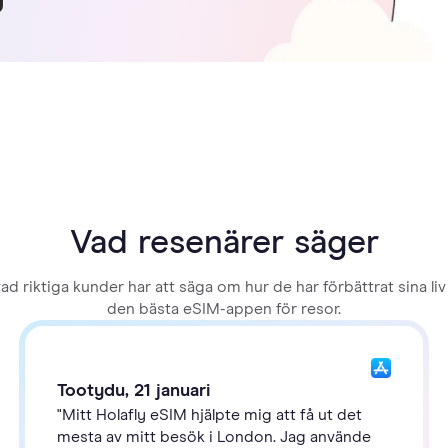
Vad resenärer säger
vad riktiga kunder har att säga om hur de har förbättrat sina li
den bästa eSIM-appen för resor.
Tootydu, 21 januari
"Mitt Holafly eSIM hjälpte mig att få ut det
mesta av mitt besök i London. Jag använde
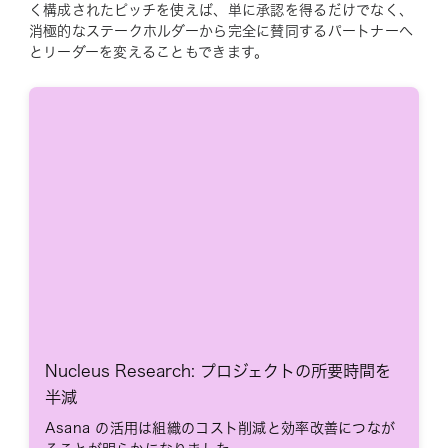
く構成されたピッチを使えば、単に承認を得るだけでなく、
消極的なステークホルダーから完全に賛同するパートナーへ
とリーダーを変えることもできます。
Nucleus Research: プロジェクトの所要時間を
半減
Asana の活用は組織のコスト削減と効率改善につなが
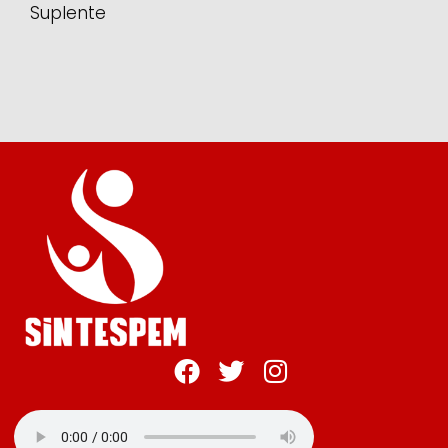
Suplente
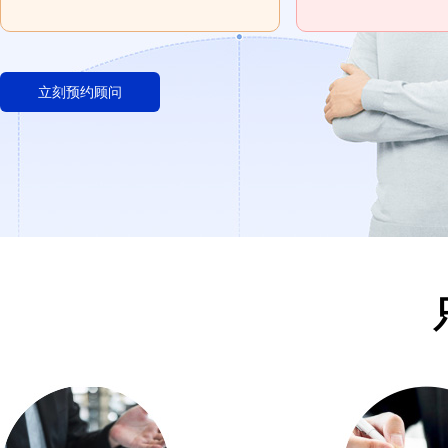
立刻预约顾问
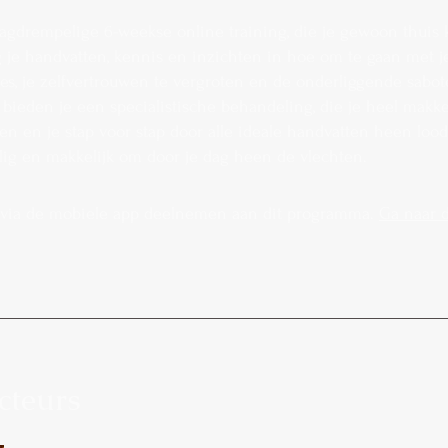
agdrempelige 6-weekse online training, die je gewoon thuis 
jg je handvatten, kennis en inzichten in hoe om te gaan met j
s, je zelfvertrouwen te vergroten en de onderliggende sabot
 bieden je een specialistische behandeling, die je heel makkel
en en je stap voor stap door alle ideale handvatten heen loods
ig en makkelijk om door je dag heen de vlechten.
 via de mobiele app deelnemen aan dit programma.
Ga naar 
cteurs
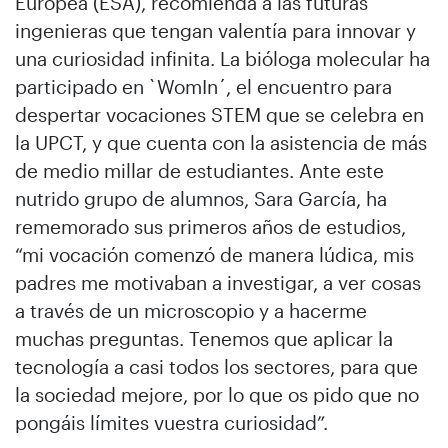
Europea (ESA), recomienda a las futuras
ingenieras que tengan valentía para innovar y
una curiosidad infinita. La bióloga molecular ha
participado en `WomIn´, el encuentro para
despertar vocaciones STEM que se celebra en
la UPCT, y que cuenta con la asistencia de más
de medio millar de estudiantes. Ante este
nutrido grupo de alumnos, Sara García, ha
rememorado sus primeros años de estudios,
“mi vocación comenzó de manera lúdica, mis
padres me motivaban a investigar, a ver cosas
a través de un microscopio y a hacerme
muchas preguntas. Tenemos que aplicar la
tecnología a casi todos los sectores, para que
la sociedad mejore, por lo que os pido que no
pongáis límites vuestra curiosidad”.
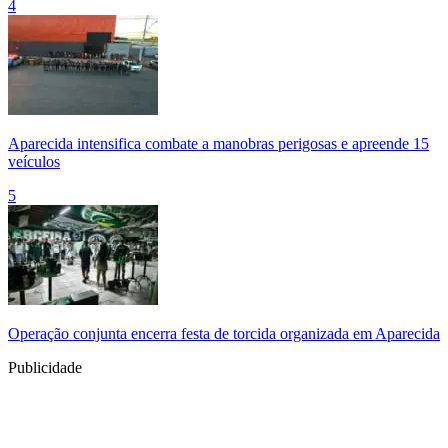
4
Aparecida intensifica combate a manobras perigosas e apreende 15
veículos
5
Operação conjunta encerra festa de torcida organizada em Aparecida
Publicidade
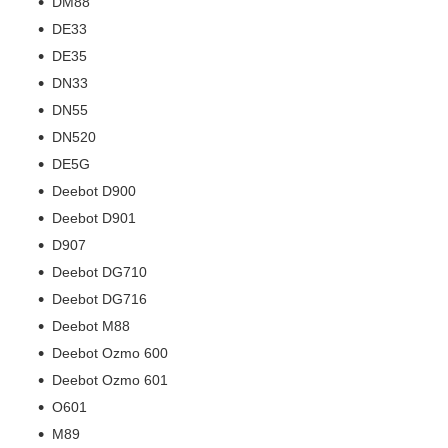
DM88
DE33
DE35
DN33
DN55
DN520
DE5G
Deebot D900
Deebot D901
D907
Deebot DG710
Deebot DG716
Deebot M88
Deebot Ozmo 600
Deebot Ozmo 601
O601
M89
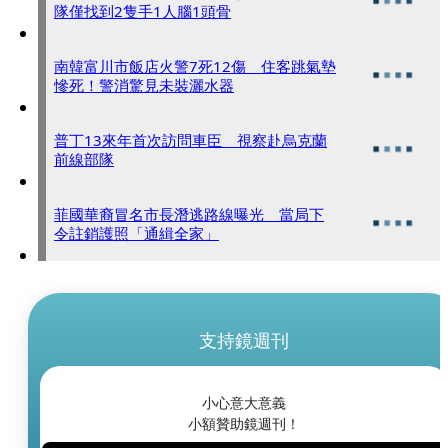
隊僅找到2隻手1人腦1頭骨
南韓富川市飯店火警7死12傷 住客跳氣墊
慘死！警消驚見未裝灑水器
普丁13來年首次訪問車臣 視察赴烏克蘭
前線部隊
菲國華裔冒名市長潛逃路線曝光 當局下
令註銷護照「通緝全家」
支持鏡週刊
小心意大意義
小額贊助鏡週刊！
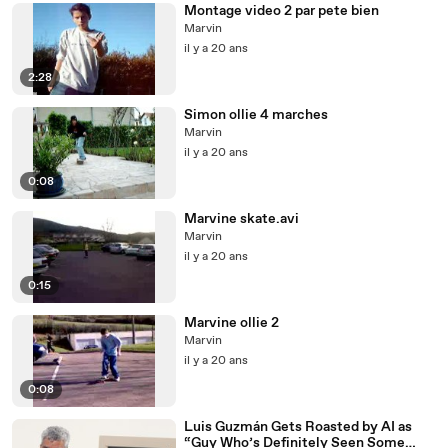
Montage video 2 par pete bien
Marvin
il y a 20 ans
2:28
Simon ollie 4 marches
Marvin
il y a 20 ans
0:08
Marvine skate.avi
Marvin
il y a 20 ans
0:15
Marvine ollie 2
Marvin
il y a 20 ans
0:08
Luis Guzmán Gets Roasted by AI as
“Guy Who’s Definitely Seen Some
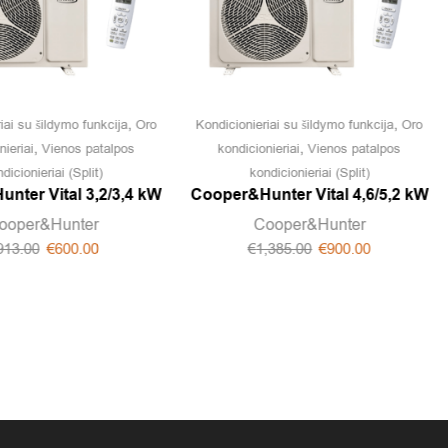
,
,
iai su šildymo funkcija
Oro
Kondicionieriai su šildymo funkcija
Oro
,
,
nieriai
Vienos patalpos
kondicionieriai
Vienos patalpos
dicionieriai (Split)
kondicionieriai (Split)
nter Vital 3,2/3,4 kW
Cooper&Hunter Vital 4,6/5,2 kW
ooper&Hunter
Cooper&Hunter
913.00
€
600.00
€
1,385.00
€
900.00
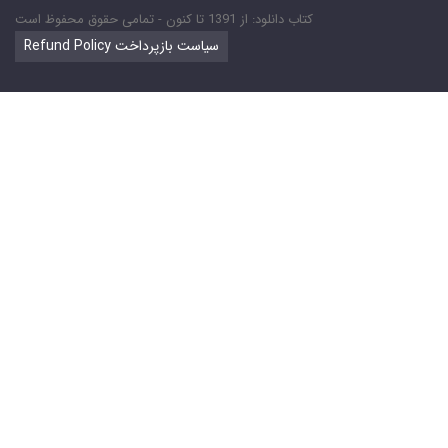
کتاب دانلود: از 1391 تا کنون - تمامی حقوق محفوظ است
Refund Policy سیاست بازپرداخت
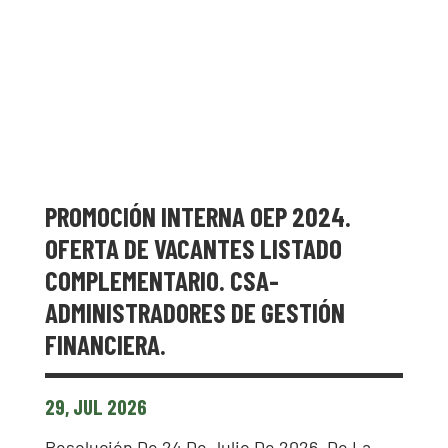
PROMOCIÓN INTERNA OEP 2024.
OFERTA DE VACANTES LISTADO
COMPLEMENTARIO. CSA-
ADMINISTRADORES DE GESTIÓN
FINANCIERA.
29, JUL 2026
Resolución De 24 De Julio De 2026, De La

------------

▸ **Task instructions**: Starting with the top line, write out all the data above exactly; keep the pictures out.

▸ **The completed task**:
Vad resenärer säger
vad riktiga kunder har att säga om hur de har förbättrat sina li
den bästa eSIM-appen för resor.
Tootydu, 21 januari
"Mitt Holafly eSIM hjälpte mig att få ut det
mesta av mitt besök i London. Jag använde
く構成されたピッチを使えば、単に承認を得るだけでなく、
消極的なステークホルダーから完全に賛同するパートナーへ
とリーダーを変えることもできます。
Nucleus Research: プロジェクトの所要時間を
半減
Asana の活用は組織のコスト削減と効率改善につなが
Suplente
立刻预约顾问
agdrempelige 6-weekse online training, die je gewoon thuis 
jg je handvatten, kennis en inzichten in hoe om te gaan met j
s, je zelfvertrouwen te vergroten en de onderliggende sabot
 bieden je een specialistische behandeling, die je heel makkel
en en je stap voor stap door alle ideale handvatten heen loods
ig en makkelijk om door je dag heen de vlechten.
 via de mobiele app deelnemen aan dit programma.
Ga naar 
cteurs
Europea (ESA), recomienda a las futuras
ingenieras que tengan valentía para innovar y
una curiosidad infinita. La bióloga molecular ha
participado en `WomIn´, el encuentro para
despertar vocaciones STEM que se celebra en
la UPCT, y que cuenta con la asistencia de más
de medio millar de estudiantes. Ante este
nutrido grupo de alumnos, Sara García, ha
rememorado sus primeros años de estudios,
“mi vocación comenzó de manera lúdica, mis
padres me motivaban a investigar, a ver cosas
a través de un microscopio y a hacerme
muchas preguntas. Tenemos que aplicar la
tecnología a casi todos los sectores, para que
la sociedad mejore, por lo que os pido que no
pongáis límites vuestra curiosidad”.
4
Aparecida intensifica combate a manobras perigosas e apreende 15
veículos
5
Operação conjunta encerra festa de torcida organizada em Aparecida
Publicidade
DM88
DE33
DE35
DN33
DN55
DN520
DE5G
Deebot D900
Deebot D901
D907
Deebot DG710
Deebot DG716
Deebot M88
Deebot Ozmo 600
Deebot Ozmo 601
O601
M89
隊僅找到2隻手1人腦1頭骨
南韓富川市飯店火警7死12傷 住客跳氣墊
慘死！警消驚見未裝灑水器
普丁13來年首次訪問車臣 視察赴烏克蘭
前線部隊
菲國華裔冒名市長潛逃路線曝光 當局下
令註銷護照「通緝全家」
支持鏡週刊
小心意大意義
小額贊助鏡週刊！
Montage video 2 par pete bien
Marvin
il y a 20 ans
2:28
Simon ollie 4 marches
Marvin
il y a 20 ans
0:08
Marvine skate.avi
Marvin
il y a 20 ans
0:15
Marvine ollie 2
Marvin
il y a 20 ans
0:08
Luis Guzmán Gets Roasted by AI as
“Guy Who’s Definitely Seen Some
,
,
iai su šildymo funkcija
Oro
Kondicionieriai su šildymo funkcija
Oro
,
,
nieriai
Vienos patalpos
kondicionieriai
Vienos patalpos
dicionieriai (Split)
kondicionieriai (Split)
nter Vital 3,2/3,4 kW
Cooper&Hunter Vital 4,6/5,2 kW
ooper&Hunter
Cooper&Hunter
913.00
€
600.00
€
1,385.00
€
900.00
کتاب دانلود: از 1391 تا کنون - تمامی حقوق محفوظ است
Refund Policy سیاست بازپرداخت
PROMOCIÓN INTERNA OEP 2024.
OFERTA DE VACANTES LISTADO
COMPLEMENTARIO. CSA-
ADMINISTRADORES DE GESTIÓN
FINANCIERA.
29, JUL 2026
Resolución De 24 De Julio De 2026, De La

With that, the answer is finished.